2.Screen Time. It seems like I have a goal of reducing my screen time every single year, and every year I don’t do as well as I had hoped. This is a really tough one for me because I like to feel connected – especially on Instagram. I love my Instagram community, and truly enjoy checking in with them every day to see what they’re up to. I also use my phone to stay connected to my email when I’m on the go because that’s life when you own a business. You have the flexibility of making your own schedule, but along with that comes the responsibility of staying in touch with your clients wherever you are. One thing I did differently this year was to turn off my email notifications and that did help some. I’m one of those people who sees the little red circle pop up on my email app and immediately feels like I have to get rid of it. Anyone else?! ;) Now that those are turned off, I check my email 3-4 times a day when it’s convenient for me and it has reduced my anxiety by a ton. I do sometimes find myself with my nose in my phone when I should be giving Elsie my full attention and I don’t feel good about that. However, here’s the thing…sometimes I hit a point with “mom-ing” when I just need a break from whining or having a kid stuck to my leg, and I escape for a few minutes by diving into pretty IG photos. Or I’ll reach out to a friend and say, “this kid is killing me today,” and just having another mom say that she feels me can make all the difference in my sanity. It’s not realistic for me to severely limit on my screen time, but I know I can find a better balance somehow. If you have ideas for this, please share in the comments!!
3.Time Management. Been struggling with this one since like 1987. Most creative people have ADD. It’s just the way we’re wired. I’ve had to really train myself to work on one thing at a time, but I haven’t mastered it yet. Last year I worked on minimizing distractions by turning off notifications and focusing on one task at a time, but it’s REALLY REALLY hard for my brain to operate this way. I think a lot of the goals that I set out to accomplish last year but did not are the result of poor time management, difficulty focusing, and fear of things not being perfect. It’s so weird because when I’m out shooting, I am LASER focused. I’m totally aware of how much time I have, I move quickly, I know what shots I need to get and how to get them. But when it comes to sitting at a desk and working in an office? Struggle. Bus. I have such a tough time staying on task. One thing I’m going to implement this year to help with that is a new (to me) form of goal setting that I’m going to call “goal chunking.” More on that soon. If I have any fellow ADD creative friends out there with time management and focus tips, please share!!
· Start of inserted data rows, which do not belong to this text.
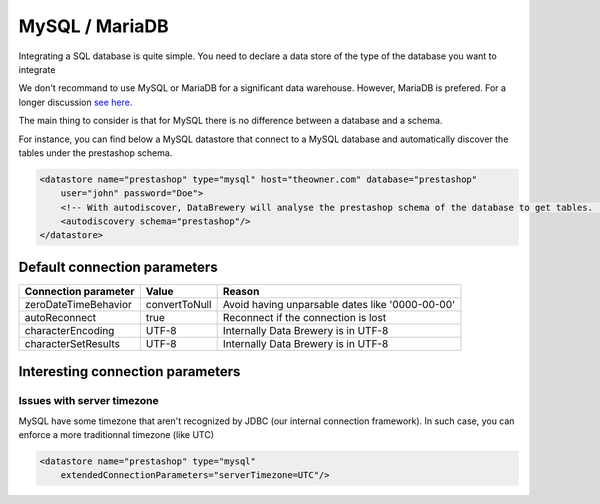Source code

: 
.. _store_mysql:

MySQL / MariaDB
--------------------------

Integrating a SQL database is quite simple. You need to declare a data store of the type of the database you want to integrate

We don't recommand to use MySQL or MariaDB for a significant data warehouse. However, MariaDB is prefered. For a longer discussion `see here <https://dataintoresults.com/post/mysql-mariadb-for-data-science-pro-and-cons/>`_.

The main thing to consider is that for MySQL there is no difference between a database and a schema.

For instance, you can find below a MySQL datastore that connect to a MySQL database and automatically discover the tables under the prestashop schema.

.. code-block:: xml

    <datastore name="prestashop" type="mysql" host="theowner.com" database="prestashop" 
        user="john" password="Doe">
        <!-- With autodiscover, DataBrewery will analyse the prestashop schema of the database to get tables.  -->
        <autodiscovery schema="prestashop"/>
    </datastore>


Default connection parameters
=============================


============================ =============== ===============
Connection parameter         Value           Reason
============================ =============== ===============
zeroDateTimeBehavior         convertToNull   Avoid having unparsable dates like '0000-00-00'
autoReconnect                true            Reconnect if the connection is lost
characterEncoding            UTF-8           Internally Data Brewery is in UTF-8
characterSetResults          UTF-8           Internally Data Brewery is in UTF-8
============================ =============== ===============


Interesting connection parameters
==================================


Issues with server timezone
###########################

MySQL have some timezone that aren't recognized by JDBC (our 
internal connection framework). In such case, you can 
enforce a more traditionnal timezone (like UTC)

.. code-block:: xml

    <datastore name="prestashop" type="mysql" 
        extendedConnectionParameters="serverTimezone=UTC"/>


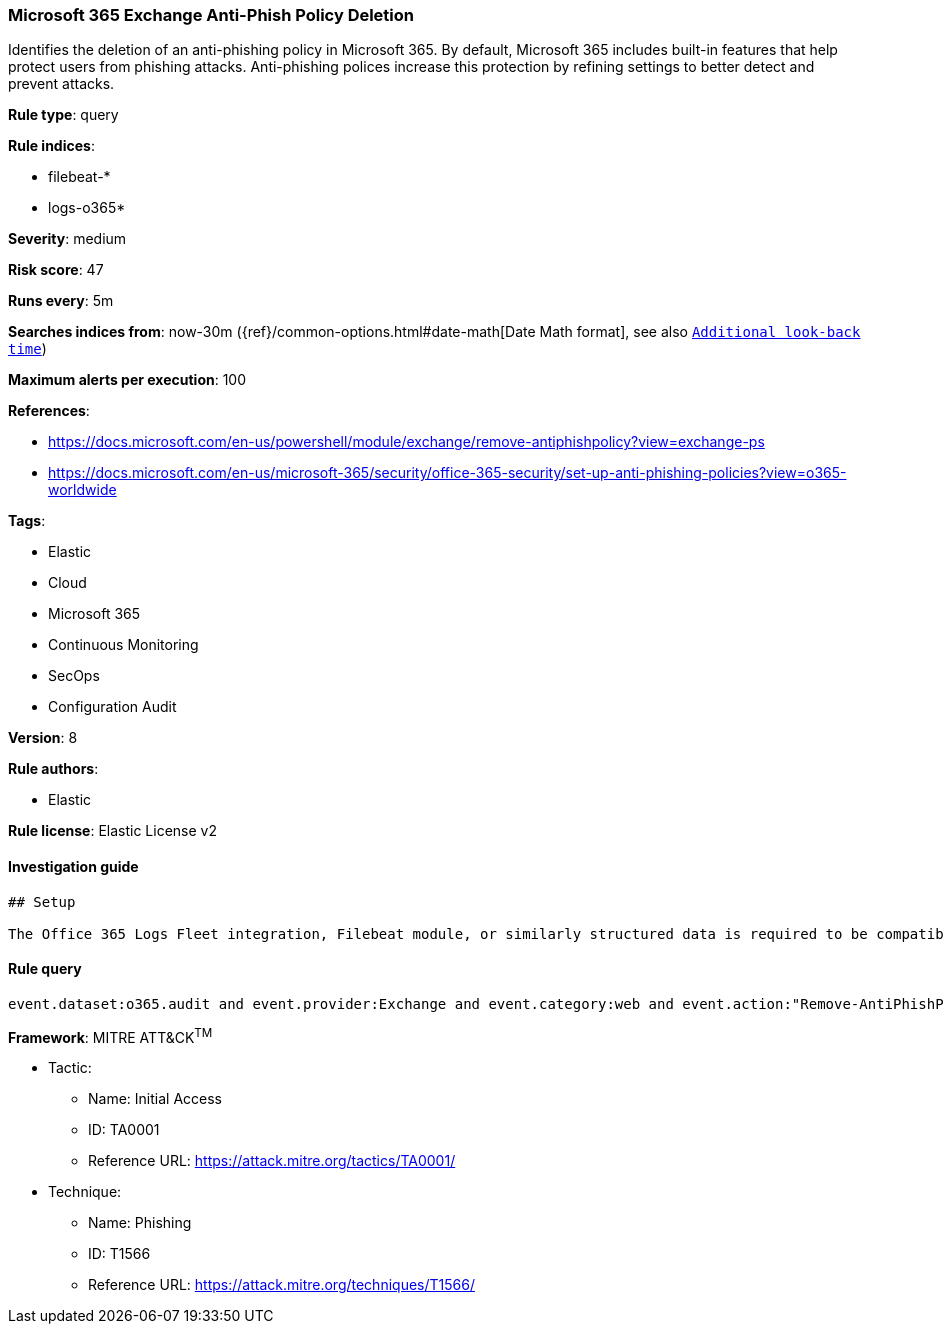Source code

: [[prebuilt-rule-7-16-4-microsoft-365-exchange-anti-phish-policy-deletion]]
=== Microsoft 365 Exchange Anti-Phish Policy Deletion

Identifies the deletion of an anti-phishing policy in Microsoft 365. By default, Microsoft 365 includes built-in features that help protect users from phishing attacks. Anti-phishing polices increase this protection by refining settings to better detect and prevent attacks.

*Rule type*: query

*Rule indices*: 

* filebeat-*
* logs-o365*

*Severity*: medium

*Risk score*: 47

*Runs every*: 5m

*Searches indices from*: now-30m ({ref}/common-options.html#date-math[Date Math format], see also <<rule-schedule, `Additional look-back time`>>)

*Maximum alerts per execution*: 100

*References*: 

* https://docs.microsoft.com/en-us/powershell/module/exchange/remove-antiphishpolicy?view=exchange-ps
* https://docs.microsoft.com/en-us/microsoft-365/security/office-365-security/set-up-anti-phishing-policies?view=o365-worldwide

*Tags*: 

* Elastic
* Cloud
* Microsoft 365
* Continuous Monitoring
* SecOps
* Configuration Audit

*Version*: 8

*Rule authors*: 

* Elastic

*Rule license*: Elastic License v2


==== Investigation guide


[source, markdown]
----------------------------------
## Setup

The Office 365 Logs Fleet integration, Filebeat module, or similarly structured data is required to be compatible with this rule.
----------------------------------

==== Rule query


[source, js]
----------------------------------
event.dataset:o365.audit and event.provider:Exchange and event.category:web and event.action:"Remove-AntiPhishPolicy" and event.outcome:success

----------------------------------

*Framework*: MITRE ATT&CK^TM^

* Tactic:
** Name: Initial Access
** ID: TA0001
** Reference URL: https://attack.mitre.org/tactics/TA0001/
* Technique:
** Name: Phishing
** ID: T1566
** Reference URL: https://attack.mitre.org/techniques/T1566/

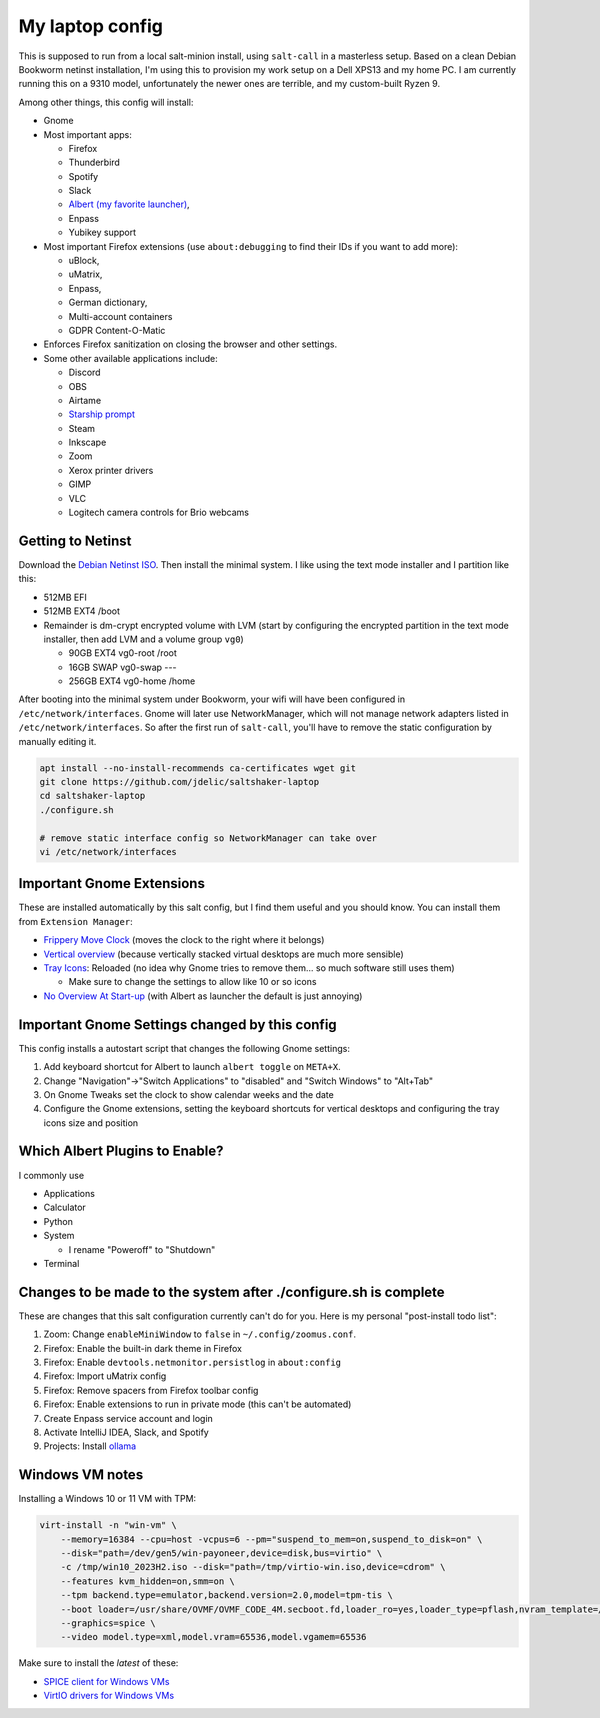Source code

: My laptop config
================

This is supposed to run from a local salt-minion install, using ``salt-call``
in a masterless setup. Based on a clean Debian Bookworm netinst installation,
I'm using this to provision my work setup on a Dell XPS13 and my home PC. I
am currently running this on a 9310 model, unfortunately the newer ones are
terrible, and my custom-built Ryzen 9.

Among other things, this config will install:

* Gnome
* Most important apps:

  - Firefox
  - Thunderbird
  - Spotify
  - Slack
  - `Albert (my favorite launcher) <albert_>`__,
  - Enpass
  - Yubikey support

* Most important Firefox extensions (use ``about:debugging`` to find their IDs
  if you want to add more):

  - uBlock,
  - uMatrix,
  - Enpass,
  - German dictionary,
  - Multi-account containers
  - GDPR Content-O-Matic

* Enforces Firefox sanitization on closing the browser and other settings.

* Some other available applications include:

  - Discord
  - OBS
  - Airtame
  - `Starship prompt <starship_>`__
  - Steam
  - Inkscape
  - Zoom
  - Xerox printer drivers
  - GIMP
  - VLC
  - Logitech camera controls for Brio webcams


Getting to Netinst
------------------

Download the `Debian Netinst ISO <netinst_>`__. Then
install the minimal system. I like using the text mode installer and I
partition like this:

* 512MB EFI
* 512MB EXT4 /boot
* Remainder is dm-crypt encrypted volume with LVM (start by configuring the
  encrypted partition in the text mode installer, then add LVM and a volume
  group ``vg0``)

  - 90GB EXT4 vg0-root /root
  - 16GB SWAP vg0-swap ---
  - 256GB EXT4 vg0-home /home

After booting into the minimal system under Bookworm, your wifi will have been
configured in ``/etc/network/interfaces``. Gnome will later use NetworkManager,
which will not manage network adapters listed in ``/etc/network/interfaces``.
So after the first run of ``salt-call``, you'll have to remove the static
configuration by manually editing it.


.. code-block:: shell

    apt install --no-install-recommends ca-certificates wget git
    git clone https://github.com/jdelic/saltshaker-laptop
    cd saltshaker-laptop
    ./configure.sh

    # remove static interface config so NetworkManager can take over
    vi /etc/network/interfaces


Important Gnome Extensions
--------------------------

These are installed automatically by this salt config, but I find them
useful and you should know. You can install them from ``Extension Manager``:

* `Frippery Move Clock <frippery_>`__ (moves the clock to the right where it 
  belongs)
* `Vertical overview <vertical_>`__ (because vertically stacked virtual 
  desktops are much more sensible)
* `Tray Icons <trayicons_>`__: Reloaded (no idea why Gnome tries to remove 
  them... so much software still uses them)

  - Make sure to change the settings to allow like 10 or so icons

* `No Overview At Start-up <nooverview_>`__ (with Albert as launcher the
  default is just annoying)


Important Gnome Settings changed by this config
-----------------------------------------------

This config installs a autostart script that changes the following Gnome
settings:

1. Add keyboard shortcut for Albert to launch ``albert toggle`` on ``META+X``.
2. Change "Navigation"->"Switch Applications" to "disabled" and "Switch
   Windows" to "Alt+Tab"
3. On Gnome Tweaks set the clock to show calendar weeks and the date
4. Configure the Gnome extensions, setting the keyboard shortcuts for vertical
   desktops and configuring the tray icons size and position


Which Albert Plugins to Enable?
-------------------------------

I commonly use

* Applications
* Calculator
* Python
* System

  - I rename "Poweroff" to "Shutdown"

* Terminal


Changes to be made to the system after ./configure.sh is complete
-----------------------------------------------------------------

These are changes that this salt configuration currently can't do for you. Here
is my personal "post-install todo list":

1. Zoom: Change ``enableMiniWindow`` to ``false`` in ``~/.config/zoomus.conf``.
2. Firefox: Enable the built-in dark theme in Firefox
3. Firefox: Enable ``devtools.netmonitor.persistlog`` in ``about:config``
4. Firefox: Import uMatrix config
5. Firefox: Remove spacers from Firefox toolbar config
6. Firefox: Enable extensions to run in private mode (this can't be automated)
7. Create Enpass service account and login
8. Activate IntelliJ IDEA, Slack, and Spotify
9. Projects: Install `ollama <ollama_>`__


Windows VM notes
----------------

Installing a Windows 10 or 11 VM with TPM:

.. code-block::

   virt-install -n "win-vm" \
       --memory=16384 --cpu=host -vcpus=6 --pm="suspend_to_mem=on,suspend_to_disk=on" \
       --disk="path=/dev/gen5/win-payoneer,device=disk,bus=virtio" \
       -c /tmp/win10_2023H2.iso --disk="path=/tmp/virtio-win.iso,device=cdrom" \
       --features kvm_hidden=on,smm=on \
       --tpm backend.type=emulator,backend.version=2.0,model=tpm-tis \
       --boot loader=/usr/share/OVMF/OVMF_CODE_4M.secboot.fd,loader_ro=yes,loader_type=pflash,nvram_template=/usr/share/OVMF/OVMF_VARS_4M.ms.fd,loader_secure=yes \
       --graphics=spice \
       --video model.type=xml,model.vram=65536,model.vgamem=65536


Make sure to install the *latest* of these:

* `SPICE client for Windows VMs <spice_>`__
* `VirtIO drivers for Windows VMs <virtio_>`__


.. _netinst: https://www.debian.org/devel/debian-installer/
.. _starship: https://starship.rs
.. _albert: https://github.com/albertlauncher/albert
.. _frippery: https://extensions.gnome.org/extension/2/move-clock/
.. _vertical: https://extensions.gnome.org/extension/4144/vertical-overview/
.. _nooverview: https://extensions.gnome.org/extension/4099/no-overview/
.. _trayicons: https://extensions.gnome.org/extension/2890/tray-icons-reloaded/
.. _ollama: https://ollama.com/download
.. _spice: https://www.spice-space.org/download.html
.. _virtio: https://fedorapeople.org/groups/virt/virtio-win/direct-downloads/
.. # vim: wrap textwidth=80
And that’s a wrap on 2017! I didn’t accomplish everything I set out to do, but I did accomplish a lot that I’m really proud of, and made huge leaps in my personal growth journey, too. What about you? What is one thing you know you did right and one thing that didn’t really work out for you? Please feel free to share in the comments here or hop over to Instagram and send me a DM. :)
Cheers to growth and change and transformation and moving forward!! Happy New Year to you, my friends! Thank you for being a part of my journey!